Мы высадились в Гамбурге, и едва я успел увидать своих компаньонов, как, напутствуемый их добрыми пожеланиями, отправился в Нюрнберг. Через полчаса после моего прибытия последнее сомнение в точности моих видений исчезло. Действительность оказалась хуже самых мрачных моих ожиданий. Муж моей сестры, раздавленный в колесах машины, моя сумасшедшая сестра, быстро приближавшаяся к концу своей жизни; моя племянница, чудный, еле распустившийся цветок, обесчещенная в гнусной берлоге, младшие дети, погибшие от заразной болезни в приюте для сирот; мой единственный выживший племянник, исчезнувший без вести…
Все, что я любил – погибшее и развеянное, и я один остался в живых, чтобы быть свидетелем смерти, отчаяния и бесчестия. Удар был слишком силен, и я лишился сознания.
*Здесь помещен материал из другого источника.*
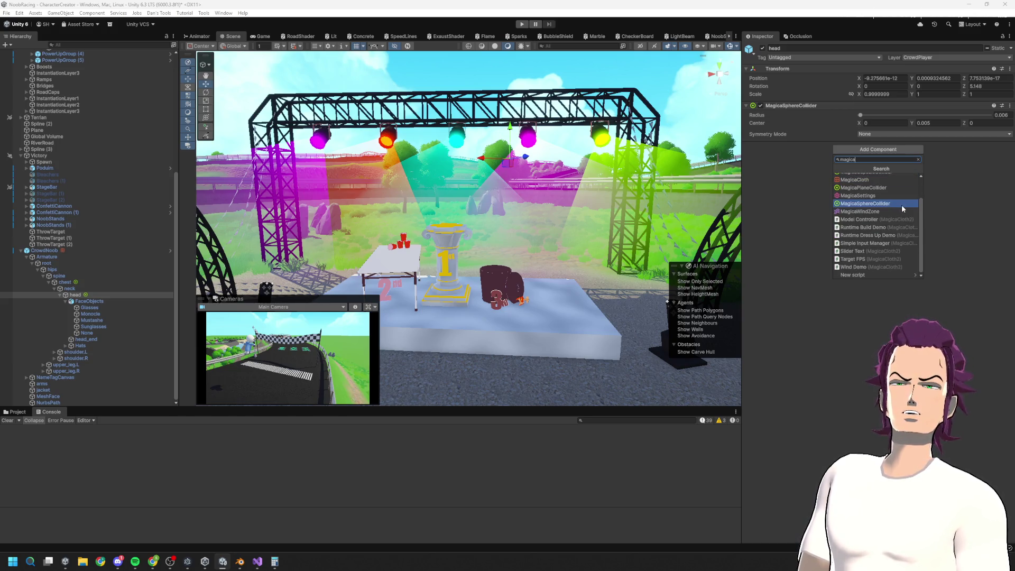
scroll(894, 214, "up", 2)
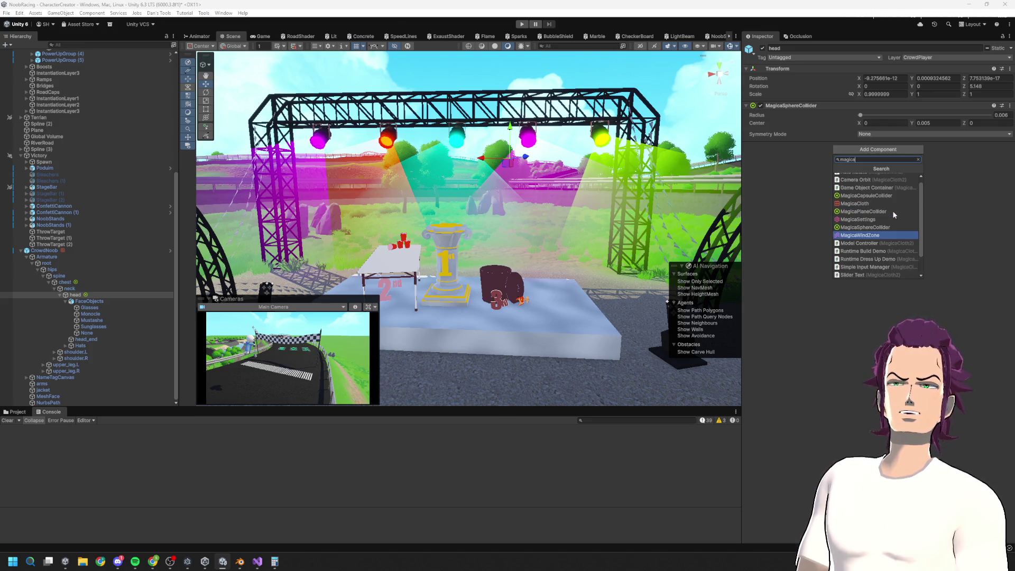
left_click(883, 220)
Последнее, что уловила моя мысль – были слова бургомистра: «Если бы вы, покидая Киото, протелеграфировали властям Нюрнберга о вашем намерении принять участие в осиротевших детях, мы разместили бы их иначе, и они избегли бы своей тяжелой участи. Они переселились не очень давно в Нюрнберг; никто не знал, что у детей есть родственник с обеспеченным состоянием. Они остались без всяких средств и при этих обстоятельствах нельзя и претендовать на иные распоряжения… Я могу только высказать искреннее сожаление…»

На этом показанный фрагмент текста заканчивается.